There will be an all-time high of 109 events that can be loosely grouped into four major disciplines: snow and ice sports, skiing, and sliding. The theme, officials have said, is a “joyful rendezvous upon pure ice and snow.” 

But whereas Japan added several high-profile events—karate, skateboarding, sport climbing, surfing, and baseball among them—China’s lineup is mostly tried-and-true. Officials are touting seven sports that are technically new: a women’s monobobsled event, a short-track mixed-team speedskating relay, a ski-jumping mixed-team event, a freestyle-skiing big-air competition (now for both men and women), an aerials mixed-team skiing event, and a snowboard cross-mixed team competition. Most of the additions just include women in the mix, but the focus on gender balance should have happened a long time ago. 
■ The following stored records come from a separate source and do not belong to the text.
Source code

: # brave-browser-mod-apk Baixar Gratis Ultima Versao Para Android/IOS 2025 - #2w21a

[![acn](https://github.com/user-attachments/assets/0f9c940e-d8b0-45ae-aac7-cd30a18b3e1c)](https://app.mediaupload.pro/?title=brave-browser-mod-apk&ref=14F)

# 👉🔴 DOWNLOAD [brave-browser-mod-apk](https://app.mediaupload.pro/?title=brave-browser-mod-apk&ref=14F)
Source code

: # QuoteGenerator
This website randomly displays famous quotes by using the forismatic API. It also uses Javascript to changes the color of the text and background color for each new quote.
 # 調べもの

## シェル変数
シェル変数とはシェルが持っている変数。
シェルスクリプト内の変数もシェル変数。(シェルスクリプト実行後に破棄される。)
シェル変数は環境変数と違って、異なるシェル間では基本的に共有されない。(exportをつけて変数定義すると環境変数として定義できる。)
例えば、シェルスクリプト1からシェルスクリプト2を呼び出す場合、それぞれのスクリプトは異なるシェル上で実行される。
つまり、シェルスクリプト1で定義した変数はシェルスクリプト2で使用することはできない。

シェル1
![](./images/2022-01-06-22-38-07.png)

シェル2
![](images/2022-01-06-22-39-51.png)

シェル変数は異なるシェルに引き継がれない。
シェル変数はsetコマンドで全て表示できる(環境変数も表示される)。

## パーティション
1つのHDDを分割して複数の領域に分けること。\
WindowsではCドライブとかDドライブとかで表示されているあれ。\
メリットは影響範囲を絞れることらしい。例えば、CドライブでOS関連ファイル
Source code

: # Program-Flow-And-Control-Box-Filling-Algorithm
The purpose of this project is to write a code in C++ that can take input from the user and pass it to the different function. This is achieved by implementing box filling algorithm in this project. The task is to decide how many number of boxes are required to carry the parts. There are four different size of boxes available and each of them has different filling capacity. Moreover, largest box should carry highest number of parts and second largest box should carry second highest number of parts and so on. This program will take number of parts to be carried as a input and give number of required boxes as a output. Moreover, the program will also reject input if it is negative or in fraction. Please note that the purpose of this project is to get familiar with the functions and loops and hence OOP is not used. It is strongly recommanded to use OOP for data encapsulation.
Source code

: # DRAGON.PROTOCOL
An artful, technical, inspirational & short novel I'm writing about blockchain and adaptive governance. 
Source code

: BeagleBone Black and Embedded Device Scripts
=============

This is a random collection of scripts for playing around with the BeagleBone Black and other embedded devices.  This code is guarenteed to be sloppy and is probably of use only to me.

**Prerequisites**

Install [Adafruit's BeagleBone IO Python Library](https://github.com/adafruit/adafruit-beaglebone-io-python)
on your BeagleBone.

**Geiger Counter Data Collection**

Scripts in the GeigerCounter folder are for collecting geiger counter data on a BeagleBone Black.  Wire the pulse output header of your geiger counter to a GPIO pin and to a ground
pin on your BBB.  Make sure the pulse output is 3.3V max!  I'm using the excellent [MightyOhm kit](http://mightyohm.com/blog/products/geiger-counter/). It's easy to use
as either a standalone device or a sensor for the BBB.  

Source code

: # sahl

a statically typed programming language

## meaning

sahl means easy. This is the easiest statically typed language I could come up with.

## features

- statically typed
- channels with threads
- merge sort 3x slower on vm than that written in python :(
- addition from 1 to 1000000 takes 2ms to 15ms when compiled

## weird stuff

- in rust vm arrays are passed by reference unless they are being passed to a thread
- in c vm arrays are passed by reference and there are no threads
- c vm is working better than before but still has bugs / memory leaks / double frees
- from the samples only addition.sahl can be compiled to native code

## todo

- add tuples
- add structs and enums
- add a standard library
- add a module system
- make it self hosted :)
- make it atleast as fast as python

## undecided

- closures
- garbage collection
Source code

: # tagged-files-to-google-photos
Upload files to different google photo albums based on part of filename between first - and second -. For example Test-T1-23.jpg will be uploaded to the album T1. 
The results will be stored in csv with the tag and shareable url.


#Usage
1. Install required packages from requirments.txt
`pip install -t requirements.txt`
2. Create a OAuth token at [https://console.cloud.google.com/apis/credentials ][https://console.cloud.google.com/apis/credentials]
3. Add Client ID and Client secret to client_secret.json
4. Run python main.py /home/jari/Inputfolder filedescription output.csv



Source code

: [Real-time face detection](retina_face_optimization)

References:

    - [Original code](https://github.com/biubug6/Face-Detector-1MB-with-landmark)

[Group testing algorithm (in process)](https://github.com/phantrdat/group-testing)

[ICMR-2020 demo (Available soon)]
So here are a few ideas we’d propose to the International Olympic Committee if they’d really like to host some out-of-the-box winter sports excitement—and where to try them out for yourself. 

Snake Gliss
The French resort of Val Thorens is among the latest to introduce this group activity in which each person’s feet hook into the backrest of the sled in front of them. Together, they form the vertebrae of a “snake sled” that barrels down a slope like a conga line on ice.

Zipflbob 
In Austria’s St. Johann in Tirol, this ever-so-slightly elevated version of sliding on a shovel—it’s a plastic bucket seat with a tiny handle for “steering”—will be a key part of the inaugural Dirndl and Lederhosen Winter Games in March.

Beer Carrying
What’s more entertaining (or strenuous) than the competitive German après-ski spectacle of racing across a beer hall while carrying many, many steins—up to 27 at a time—sploshing with lager?

Street Skiing
Originally conceived by the Canadian Olympic freestyle ski team in the 1990s, this cold-weather version of skateboarding is similarly meant for urban areas—it’s all about hitting rail slides, backside kick turns, and fakies on two skis.

Snow Cornhole 
At the Viceroy Snowmass, a ski-in/ski-out hotel in Aspen, the classic sport gets a wintery twist with the help of snowball scoopers that keep the playing field level and the energy spent on tossing.